--- Tâche à réaliser 1 ---
Recopiez sans rien changer le passage de l'exposé sur le bruit autour de l'aéroport de Bruxelles-National, depuis « Pourtant cela faisait » jusqu'à « 12 derniers mois. » inclus.

--- Bloc de texte ---
——————

VOLGENS OMDUBSMAN IS PROBLEEM NACHTVLUCHTEN VERPLAATST VAN NOORD NAAR OOST

EURO-CONFERENTIE 'NOISE' dd 12-13 NOVEMBER 2003

 

La problématique du bruit autour des aéroports

 

Conférence au Parlement Européen

Les 12 et 13 novembre 2003

 

 

Les incidences environnementales

des modifications de procédures

d’atterrissage et de décollage

autour de l’Aéroport de Bruxelles-National

 

Exposé de Philippe TOUWAIDE,

Licencié en Droit Aérien et Directeur du Service Fédéral Belge

de Médiation pour l’Aéroport de Bruxelles-National

 

 

Depuis maintenant 4 ans, le dossier des procédures de vols de nuit à l’Aéroport de Bruxelles-National empoisonne la vie des divers gouvernements qui ont eu à se préoccuper de ce dossier.

 

Pourtant cela faisait très longtemps que cet aéroport fonctionnait, par habitude, avec les mêmes routes et procédures aériennes sans que rien n’avait été changé fondamentalement en matière de couloirs aériens. En 4 années, on a dénombré 8 décisions politiques concernant ce dossier, tandis que les procédures aériennes des vols de nuit ont été modifiées à 6 reprises au cours des 12 derniers mois.

 

L’autorité suprême du Ministre chargé du Transport Aérien lui permettait de tout faire sans en référer à personne. Ainsi au lendemain d’un défilé militaire, le 22 juillet 1974, le Ministre des Transports de l’époque, Jos Chabert, décida tout seul que sa propre commune située en périphérie bruxelloise ne devait plus être survolée chaque week-end, et donna les injonctions nécessaires pour que tous les avions soient déviés vers le centre urbain de Bruxelles. Cette décision, inimaginable aujourd’hui, est restée d’application pendant plus de 27 ans : un Ministre seul qui décide de dévier les routes aériennes pour éviter le survol de sa commune.

——————

--- Extrait de données ---
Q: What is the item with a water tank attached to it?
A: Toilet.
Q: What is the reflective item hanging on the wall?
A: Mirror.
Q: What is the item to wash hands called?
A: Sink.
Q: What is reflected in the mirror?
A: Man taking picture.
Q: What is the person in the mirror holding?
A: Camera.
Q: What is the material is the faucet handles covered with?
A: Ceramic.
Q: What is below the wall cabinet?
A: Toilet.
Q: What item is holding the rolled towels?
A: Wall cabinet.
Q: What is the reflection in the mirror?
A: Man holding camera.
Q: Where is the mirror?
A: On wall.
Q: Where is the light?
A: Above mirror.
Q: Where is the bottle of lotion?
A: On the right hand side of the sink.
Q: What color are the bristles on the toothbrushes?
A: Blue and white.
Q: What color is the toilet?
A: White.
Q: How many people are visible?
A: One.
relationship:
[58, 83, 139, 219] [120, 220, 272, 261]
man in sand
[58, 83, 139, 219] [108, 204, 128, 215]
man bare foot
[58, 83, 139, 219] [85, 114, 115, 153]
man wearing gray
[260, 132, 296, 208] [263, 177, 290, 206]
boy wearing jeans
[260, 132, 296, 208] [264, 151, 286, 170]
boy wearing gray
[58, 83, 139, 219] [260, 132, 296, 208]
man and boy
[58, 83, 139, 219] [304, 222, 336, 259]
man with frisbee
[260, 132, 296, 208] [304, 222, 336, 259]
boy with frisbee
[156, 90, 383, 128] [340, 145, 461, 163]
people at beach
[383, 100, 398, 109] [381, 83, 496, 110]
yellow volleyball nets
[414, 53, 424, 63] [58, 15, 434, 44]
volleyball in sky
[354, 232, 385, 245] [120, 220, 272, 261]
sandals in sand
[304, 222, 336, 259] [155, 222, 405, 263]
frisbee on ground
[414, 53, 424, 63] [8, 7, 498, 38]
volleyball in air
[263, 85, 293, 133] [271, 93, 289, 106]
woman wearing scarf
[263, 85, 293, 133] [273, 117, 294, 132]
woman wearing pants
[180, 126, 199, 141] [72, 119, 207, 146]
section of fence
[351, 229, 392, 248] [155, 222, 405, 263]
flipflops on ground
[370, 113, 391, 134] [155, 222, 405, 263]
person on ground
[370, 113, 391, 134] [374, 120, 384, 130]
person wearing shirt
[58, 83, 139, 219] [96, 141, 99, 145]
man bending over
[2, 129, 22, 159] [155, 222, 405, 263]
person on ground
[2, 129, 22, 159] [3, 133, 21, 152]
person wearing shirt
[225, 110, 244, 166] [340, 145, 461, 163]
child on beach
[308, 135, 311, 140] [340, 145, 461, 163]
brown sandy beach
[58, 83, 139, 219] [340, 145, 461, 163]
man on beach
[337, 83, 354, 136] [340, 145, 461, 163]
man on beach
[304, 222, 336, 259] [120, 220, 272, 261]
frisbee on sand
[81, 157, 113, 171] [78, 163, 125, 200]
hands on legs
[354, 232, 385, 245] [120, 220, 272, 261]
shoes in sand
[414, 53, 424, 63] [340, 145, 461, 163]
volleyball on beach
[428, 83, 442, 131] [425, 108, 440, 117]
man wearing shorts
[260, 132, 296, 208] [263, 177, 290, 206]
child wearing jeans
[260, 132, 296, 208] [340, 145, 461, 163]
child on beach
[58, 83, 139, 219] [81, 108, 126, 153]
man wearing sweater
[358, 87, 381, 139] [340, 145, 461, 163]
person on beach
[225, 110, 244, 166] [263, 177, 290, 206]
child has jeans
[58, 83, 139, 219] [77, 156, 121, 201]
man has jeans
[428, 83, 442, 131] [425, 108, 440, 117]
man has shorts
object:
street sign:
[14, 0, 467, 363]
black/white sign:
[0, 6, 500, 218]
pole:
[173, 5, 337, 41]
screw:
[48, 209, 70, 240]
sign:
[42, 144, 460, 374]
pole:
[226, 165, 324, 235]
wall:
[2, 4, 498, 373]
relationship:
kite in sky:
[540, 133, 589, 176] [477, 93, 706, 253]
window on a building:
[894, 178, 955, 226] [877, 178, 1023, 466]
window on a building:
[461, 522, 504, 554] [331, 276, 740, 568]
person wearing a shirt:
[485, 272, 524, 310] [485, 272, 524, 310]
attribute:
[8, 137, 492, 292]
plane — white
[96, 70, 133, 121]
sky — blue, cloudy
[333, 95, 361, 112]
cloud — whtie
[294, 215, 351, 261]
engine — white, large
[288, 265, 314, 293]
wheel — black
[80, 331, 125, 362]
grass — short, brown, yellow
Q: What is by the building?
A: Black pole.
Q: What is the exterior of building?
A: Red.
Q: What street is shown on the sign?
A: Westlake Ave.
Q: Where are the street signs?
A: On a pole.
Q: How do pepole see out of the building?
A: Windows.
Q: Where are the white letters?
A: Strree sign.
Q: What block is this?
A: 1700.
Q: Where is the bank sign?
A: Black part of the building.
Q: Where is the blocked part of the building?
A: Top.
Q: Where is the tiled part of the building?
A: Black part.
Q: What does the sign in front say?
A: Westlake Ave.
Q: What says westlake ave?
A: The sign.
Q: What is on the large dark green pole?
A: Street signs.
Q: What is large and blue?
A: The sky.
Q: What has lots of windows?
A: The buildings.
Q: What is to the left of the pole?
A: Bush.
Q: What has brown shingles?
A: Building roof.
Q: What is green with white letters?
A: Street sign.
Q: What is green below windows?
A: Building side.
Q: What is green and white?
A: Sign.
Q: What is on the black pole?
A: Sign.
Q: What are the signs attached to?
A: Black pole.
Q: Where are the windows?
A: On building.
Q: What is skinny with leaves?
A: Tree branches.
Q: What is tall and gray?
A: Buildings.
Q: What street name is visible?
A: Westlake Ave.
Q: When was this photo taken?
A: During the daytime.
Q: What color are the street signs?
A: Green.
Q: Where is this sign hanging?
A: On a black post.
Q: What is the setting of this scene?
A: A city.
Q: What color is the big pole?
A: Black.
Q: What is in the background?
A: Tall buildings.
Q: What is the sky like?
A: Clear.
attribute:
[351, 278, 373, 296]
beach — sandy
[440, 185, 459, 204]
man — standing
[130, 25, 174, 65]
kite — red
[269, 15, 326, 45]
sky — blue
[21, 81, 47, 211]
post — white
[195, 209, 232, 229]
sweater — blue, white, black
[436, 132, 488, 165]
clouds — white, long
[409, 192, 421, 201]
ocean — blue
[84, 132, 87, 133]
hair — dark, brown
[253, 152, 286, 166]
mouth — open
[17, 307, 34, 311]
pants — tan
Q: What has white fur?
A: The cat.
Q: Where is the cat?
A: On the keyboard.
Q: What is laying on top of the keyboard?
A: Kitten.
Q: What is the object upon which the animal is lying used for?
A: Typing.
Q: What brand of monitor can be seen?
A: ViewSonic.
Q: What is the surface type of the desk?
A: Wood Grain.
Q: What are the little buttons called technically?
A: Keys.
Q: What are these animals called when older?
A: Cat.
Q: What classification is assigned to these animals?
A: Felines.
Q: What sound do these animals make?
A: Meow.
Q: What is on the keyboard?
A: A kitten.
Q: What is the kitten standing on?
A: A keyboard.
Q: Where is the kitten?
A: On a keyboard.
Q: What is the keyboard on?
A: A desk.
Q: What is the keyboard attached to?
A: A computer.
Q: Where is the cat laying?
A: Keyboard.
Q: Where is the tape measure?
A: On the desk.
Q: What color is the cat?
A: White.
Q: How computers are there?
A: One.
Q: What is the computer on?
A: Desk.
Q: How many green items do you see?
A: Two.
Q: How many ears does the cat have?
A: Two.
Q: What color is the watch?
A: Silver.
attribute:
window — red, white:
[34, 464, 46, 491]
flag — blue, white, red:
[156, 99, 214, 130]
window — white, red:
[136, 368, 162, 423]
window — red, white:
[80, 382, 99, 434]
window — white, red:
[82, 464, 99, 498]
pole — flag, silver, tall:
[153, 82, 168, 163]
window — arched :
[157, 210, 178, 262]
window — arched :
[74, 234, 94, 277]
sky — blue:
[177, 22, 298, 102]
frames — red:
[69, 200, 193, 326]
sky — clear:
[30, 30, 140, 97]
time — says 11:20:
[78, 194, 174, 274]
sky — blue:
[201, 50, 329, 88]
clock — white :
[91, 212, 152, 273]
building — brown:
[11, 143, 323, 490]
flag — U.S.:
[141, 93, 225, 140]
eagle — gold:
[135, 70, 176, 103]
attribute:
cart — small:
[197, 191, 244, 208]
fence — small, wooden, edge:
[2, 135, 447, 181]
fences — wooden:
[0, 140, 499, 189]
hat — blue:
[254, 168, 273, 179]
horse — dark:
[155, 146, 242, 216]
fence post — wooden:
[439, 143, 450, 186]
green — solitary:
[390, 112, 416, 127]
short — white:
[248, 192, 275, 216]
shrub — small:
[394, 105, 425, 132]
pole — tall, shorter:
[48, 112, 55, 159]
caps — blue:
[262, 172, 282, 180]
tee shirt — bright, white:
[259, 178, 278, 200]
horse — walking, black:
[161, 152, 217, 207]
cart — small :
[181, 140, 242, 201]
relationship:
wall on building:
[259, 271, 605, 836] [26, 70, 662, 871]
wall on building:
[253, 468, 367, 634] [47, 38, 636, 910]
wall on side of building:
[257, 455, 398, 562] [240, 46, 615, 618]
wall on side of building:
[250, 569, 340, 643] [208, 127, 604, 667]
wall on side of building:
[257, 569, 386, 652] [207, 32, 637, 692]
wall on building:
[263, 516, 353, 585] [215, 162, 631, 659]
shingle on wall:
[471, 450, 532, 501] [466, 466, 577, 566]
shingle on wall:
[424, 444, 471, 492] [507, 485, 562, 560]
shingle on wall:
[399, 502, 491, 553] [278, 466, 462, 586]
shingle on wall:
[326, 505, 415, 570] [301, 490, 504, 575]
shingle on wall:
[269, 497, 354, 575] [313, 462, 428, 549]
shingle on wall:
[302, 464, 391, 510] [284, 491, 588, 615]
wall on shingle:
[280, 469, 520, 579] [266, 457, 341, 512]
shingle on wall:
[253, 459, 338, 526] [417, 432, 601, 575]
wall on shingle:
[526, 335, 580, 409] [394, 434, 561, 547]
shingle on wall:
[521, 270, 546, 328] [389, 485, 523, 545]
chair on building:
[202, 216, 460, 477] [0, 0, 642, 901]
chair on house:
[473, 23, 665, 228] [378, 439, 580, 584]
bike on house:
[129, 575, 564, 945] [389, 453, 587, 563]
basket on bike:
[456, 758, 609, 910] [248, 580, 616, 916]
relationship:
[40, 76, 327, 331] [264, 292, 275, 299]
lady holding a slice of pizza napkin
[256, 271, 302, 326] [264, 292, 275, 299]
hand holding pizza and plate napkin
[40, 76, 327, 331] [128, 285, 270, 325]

——————

--- Tâche à réaliser 2 ---
Relevez toutes les lignes qui contiennent la chaîne « part ».

--- Solution détaillée 1 ---
Pourtant cela faisait très longtemps que cet aéroport fonctionnait, par habitude, avec les mêmes routes et procédures aériennes sans que rien n’avait été changé fondamentalement en matière de couloirs aériens. En 4 années, on a dénombré 8 décisions politiques concernant ce dossier, tandis que les procédures aériennes des vols de nuit ont été modifiées à 6 reprises au cours des 12 derniers mois.

--- Solution détaillée 2 ---
A: Black part of the building.
Q: Where is the blocked part of the building?
Q: Where is the tiled part of the building?
A: Black part.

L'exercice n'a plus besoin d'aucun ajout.